OPGAVEN:
a) Waar moeten volgens de tekst over wassen en onderhoud de onderhoudswerkzaamheden worden uitgevoerd die niet in het hoofdstuk worden behandeld?
b) Noem alle onderdelen en hulpmiddelen die de tekst over wassen en onderhoud bij naam noemt in het deel onder "ONDERHOUD".
c) Vervolg de tekst over wassen en onderhoud vanaf het punt waar hij ophoudt.

##### AANGELEVERDE TEKST #####

In bepaalde gevallen zal de mechanische werking van de wasborstels
nodig zijn om het vuil te verwijderen.
De hoge druk is niet altijd de beste oplossing voor een goede wasbeurt
en zal bepaalde oppervlakken kunnen beschadigen. Het gebruik van de
puntstraal van het regelbare mondstuk en het gebruik van de vuilfrees
op delicate en gelakte delen en onder druk staande componenten (bijv.
banden, ventielen..) moet worden vermeden.
Een goede waswerking hangt op gelijke mate af van de druk en van de
hoeveelheid water.
ONDERHOUD (FIG. 5)/PAGINA 6
9
Alle, niet in dit hoofdstuk behandelde onderhoudswerkzaamheden
moeten bij een erkend Verkoop- en Servicecentrum worden uitgevoerd.
Let op
Trek, vóór alle werkzaamheden op de machine, de stekker
uit het stopcontact.
9.1
Reiniging van het mondstuk
1) Demonteer de lans van het pistool.
2) Verwijder met het gereedschap (C1) het vuil uit het gaatje in het
mondstuk.
9.2
Reiniging van het filter
Controleer voor ieder gebruik het aanzuigfilter (L) en het reinigings-
middelfilter (waar voorzien) en reinig ze, indien noodzakelijk, volgens
de aanwijzingen.

##### GEGEVENS VOOR ANALYSE #####

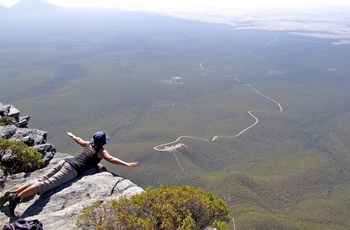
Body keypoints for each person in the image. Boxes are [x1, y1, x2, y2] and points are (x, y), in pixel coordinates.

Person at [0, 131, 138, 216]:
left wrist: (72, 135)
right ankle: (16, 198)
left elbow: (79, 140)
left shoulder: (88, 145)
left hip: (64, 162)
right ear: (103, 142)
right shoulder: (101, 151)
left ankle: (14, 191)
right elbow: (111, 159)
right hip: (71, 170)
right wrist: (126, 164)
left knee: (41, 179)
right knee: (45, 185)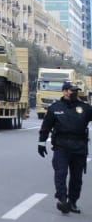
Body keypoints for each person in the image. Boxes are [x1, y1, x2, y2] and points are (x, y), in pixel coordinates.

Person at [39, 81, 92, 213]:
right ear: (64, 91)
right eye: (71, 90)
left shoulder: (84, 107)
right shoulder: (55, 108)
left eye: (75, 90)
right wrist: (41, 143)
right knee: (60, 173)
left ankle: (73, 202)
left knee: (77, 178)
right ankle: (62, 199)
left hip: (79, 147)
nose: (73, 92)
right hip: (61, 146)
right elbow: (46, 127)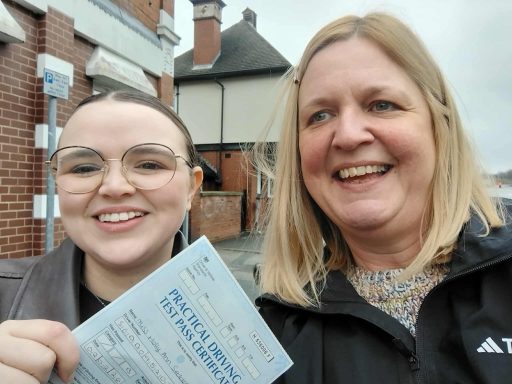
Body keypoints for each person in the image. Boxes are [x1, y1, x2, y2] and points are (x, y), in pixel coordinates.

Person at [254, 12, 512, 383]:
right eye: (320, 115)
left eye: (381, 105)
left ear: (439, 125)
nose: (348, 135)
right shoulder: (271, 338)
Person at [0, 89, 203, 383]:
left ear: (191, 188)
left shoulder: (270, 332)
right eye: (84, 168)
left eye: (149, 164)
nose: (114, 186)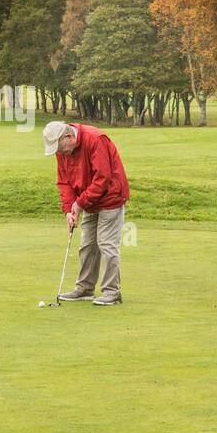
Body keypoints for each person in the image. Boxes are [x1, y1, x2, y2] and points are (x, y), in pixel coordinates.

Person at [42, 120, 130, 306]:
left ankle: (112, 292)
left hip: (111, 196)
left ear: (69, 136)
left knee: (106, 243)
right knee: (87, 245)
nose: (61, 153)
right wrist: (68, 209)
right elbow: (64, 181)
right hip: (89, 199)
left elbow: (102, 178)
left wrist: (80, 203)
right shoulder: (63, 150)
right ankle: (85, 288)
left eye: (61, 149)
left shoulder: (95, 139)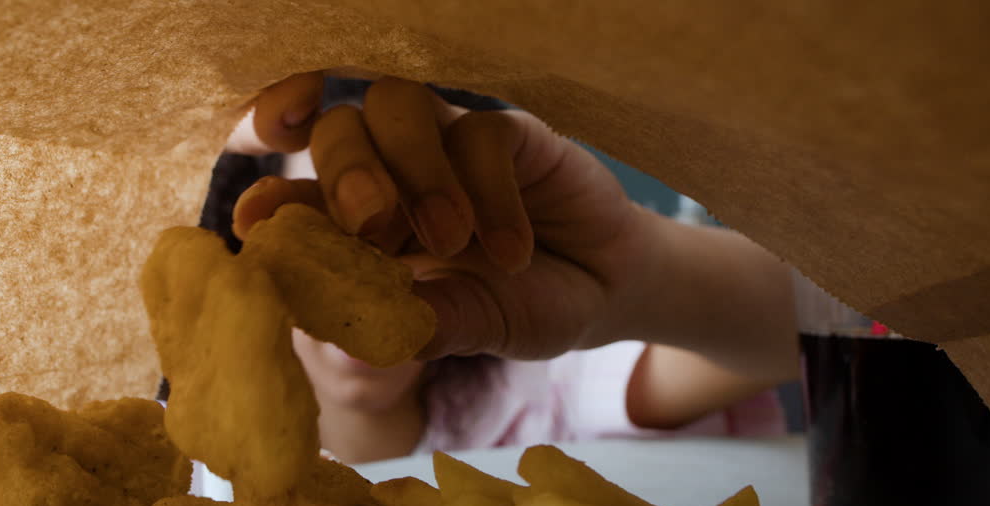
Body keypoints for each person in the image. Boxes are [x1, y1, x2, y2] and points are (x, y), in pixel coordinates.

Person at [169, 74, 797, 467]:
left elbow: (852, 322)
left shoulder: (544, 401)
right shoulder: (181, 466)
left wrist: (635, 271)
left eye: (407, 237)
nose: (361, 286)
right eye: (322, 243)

#####

ANTWOORDEN:
a) Bij een erkend Verkoop- en Servicecentrum.

b) stekker, lans, pistool, gereedschap (C1), mondstuk, aanzuigfilter (L), reinigingsmiddelfilter

c)
9.3
Opheffing motorblokkering (waar voorzien)
Bij langdurige stilstand kan kalkaanslag de motor blokkeren. Om de
blokkering op te heffen moet u met het gereedschap (M) de krukas
draaien.
9.4
Olie bijvullen (waar voorzien)
Gebruik de vulopening om de olie tot op het juiste niveau bij te vullen.
Zie, voor de eigenschappen van de olie, de tabel "Eigenschappen van de
olie".
9.5
Opbergen
Voordat u de machine voor de winter opbergt, moet u hem met
niet-agressieve/niet-toxische antivriesvloeistof laten draaien.
Bewaar het apparaat op een droge en tegen vorst beschermde plek.
10
OPSLAG EN TRANSPORT (FIG. 5)/PAGINA 6
Sla de accessoires op zoals voorzien in fig. 5.
Vervoer de machine zoals voorzien in fig. 5.